EPIGENETIC MODIFICATIONS OF FUNGAL DNA AS A TARGET FOR BIOCONTROL OF EARLY-DIVERGING FUNGAL PATHOGENS

The goals of this project are 1) to evaluate N6-methyladenine (6mA) as a novel biocontrol target for early-diverging fungal pathogens and food-spoilage agents of the subphylum Mucoromycotina using Rhizopus microsporus as a model organism and 2) investigate the role of 6mA in the symbiosis of R. microsporus and its bacterial endosymbiont Mycetohabitans. The motivation for this investigation stems from the distinct epigenomes of early-diverging fungi and the high prevalence of bacterial endosymbionts found within fungi of this group. Unlike most eukaryotic lineages that are enriched in 5-methylcytosine (5mC) DNA modifications, early-diverging fungi such as the Mucoromycotina employ N6-methyladenine (6mA) as the predominant epigenetic modification, similar to bacterial genomes. The paucity of 6mA modifications in the genomes of plants and animals coupled with its significance in early-diverging fungal pathogens and food-spoilage agents make it a promising target for biocontrol strategies. In addition, the shared use of 6mA modifications between fungi in the Mucoromycotina and their bacterial endosymbionts may underlie the molecular basis of these symbioses.
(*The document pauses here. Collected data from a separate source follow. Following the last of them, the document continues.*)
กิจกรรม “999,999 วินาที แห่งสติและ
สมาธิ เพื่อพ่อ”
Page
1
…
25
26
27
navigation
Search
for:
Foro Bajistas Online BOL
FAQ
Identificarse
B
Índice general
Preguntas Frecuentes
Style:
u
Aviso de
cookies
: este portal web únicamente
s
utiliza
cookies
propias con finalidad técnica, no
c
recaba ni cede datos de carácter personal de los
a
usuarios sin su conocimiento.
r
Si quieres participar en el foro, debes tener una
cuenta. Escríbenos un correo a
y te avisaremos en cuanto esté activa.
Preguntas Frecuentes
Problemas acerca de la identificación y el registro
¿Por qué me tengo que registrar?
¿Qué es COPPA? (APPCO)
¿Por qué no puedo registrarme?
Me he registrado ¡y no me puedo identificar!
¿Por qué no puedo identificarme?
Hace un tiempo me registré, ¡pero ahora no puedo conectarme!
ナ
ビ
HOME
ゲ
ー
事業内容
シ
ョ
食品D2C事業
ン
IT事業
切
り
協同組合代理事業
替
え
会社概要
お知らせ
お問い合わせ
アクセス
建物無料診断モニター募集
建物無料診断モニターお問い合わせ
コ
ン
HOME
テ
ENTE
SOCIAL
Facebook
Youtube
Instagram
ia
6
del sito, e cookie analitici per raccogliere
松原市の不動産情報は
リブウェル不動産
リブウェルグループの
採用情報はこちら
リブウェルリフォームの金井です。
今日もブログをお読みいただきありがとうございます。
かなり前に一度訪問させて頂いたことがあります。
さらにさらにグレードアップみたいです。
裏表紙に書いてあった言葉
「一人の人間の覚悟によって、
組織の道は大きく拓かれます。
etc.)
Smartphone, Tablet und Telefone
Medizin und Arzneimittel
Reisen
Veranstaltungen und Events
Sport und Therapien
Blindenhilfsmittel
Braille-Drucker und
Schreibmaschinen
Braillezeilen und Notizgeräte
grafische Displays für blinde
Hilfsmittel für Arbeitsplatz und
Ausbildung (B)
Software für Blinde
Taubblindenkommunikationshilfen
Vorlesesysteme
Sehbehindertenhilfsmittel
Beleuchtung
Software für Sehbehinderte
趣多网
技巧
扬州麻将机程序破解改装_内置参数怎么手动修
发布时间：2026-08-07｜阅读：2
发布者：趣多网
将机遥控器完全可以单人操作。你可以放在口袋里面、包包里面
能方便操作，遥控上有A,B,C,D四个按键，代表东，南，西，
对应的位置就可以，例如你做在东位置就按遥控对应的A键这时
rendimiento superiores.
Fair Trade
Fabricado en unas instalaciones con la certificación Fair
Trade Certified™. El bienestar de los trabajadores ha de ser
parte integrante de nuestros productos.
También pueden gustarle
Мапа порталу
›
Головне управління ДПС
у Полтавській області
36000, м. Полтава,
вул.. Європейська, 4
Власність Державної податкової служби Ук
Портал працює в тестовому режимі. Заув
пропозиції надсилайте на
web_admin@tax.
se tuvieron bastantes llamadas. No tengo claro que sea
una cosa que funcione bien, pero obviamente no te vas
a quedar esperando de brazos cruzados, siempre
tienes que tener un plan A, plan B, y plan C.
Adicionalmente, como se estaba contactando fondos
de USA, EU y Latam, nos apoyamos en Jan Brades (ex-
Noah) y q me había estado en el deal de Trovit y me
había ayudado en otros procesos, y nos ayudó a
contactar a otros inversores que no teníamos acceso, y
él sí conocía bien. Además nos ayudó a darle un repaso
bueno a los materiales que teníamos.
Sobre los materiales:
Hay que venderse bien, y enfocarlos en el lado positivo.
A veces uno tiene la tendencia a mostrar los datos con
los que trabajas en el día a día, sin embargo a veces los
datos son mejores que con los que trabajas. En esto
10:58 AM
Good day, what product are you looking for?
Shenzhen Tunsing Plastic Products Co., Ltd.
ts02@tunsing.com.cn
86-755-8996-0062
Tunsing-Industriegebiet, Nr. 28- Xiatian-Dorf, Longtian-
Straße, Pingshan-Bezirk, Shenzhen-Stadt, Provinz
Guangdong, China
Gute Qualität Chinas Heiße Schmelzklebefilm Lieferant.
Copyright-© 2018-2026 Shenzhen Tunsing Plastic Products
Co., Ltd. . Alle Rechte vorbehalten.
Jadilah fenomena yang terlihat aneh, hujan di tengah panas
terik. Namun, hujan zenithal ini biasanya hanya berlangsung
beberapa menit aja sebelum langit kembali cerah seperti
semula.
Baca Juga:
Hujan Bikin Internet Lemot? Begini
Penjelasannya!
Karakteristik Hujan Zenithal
To address these hypotheses, I will screen a small-molecule collection for inhibition of the R. microsporus adenine methylation machinery to identify compounds with the potential for controlling R. microsporus as a plant pathogen and post-harvest food spoilage agent. I will also generate genomes and genome-wide methylation data for ~60 R. microsporus strains that both do and do not harbor Mycetohabitans endosymbionts. By comparing the 6mA profiles of the genomes of fungi with and without endosymbionts, I aim to identify candidate symbiosis factors that are regulated by 6mA. I will also generate adenine methyltransferase mutants of Mycetohabitansand assess their ability to reestablish a functional symbiosis with their original host fungus to further test the hypothesis that 6mA is significant to symbiosis maintenance.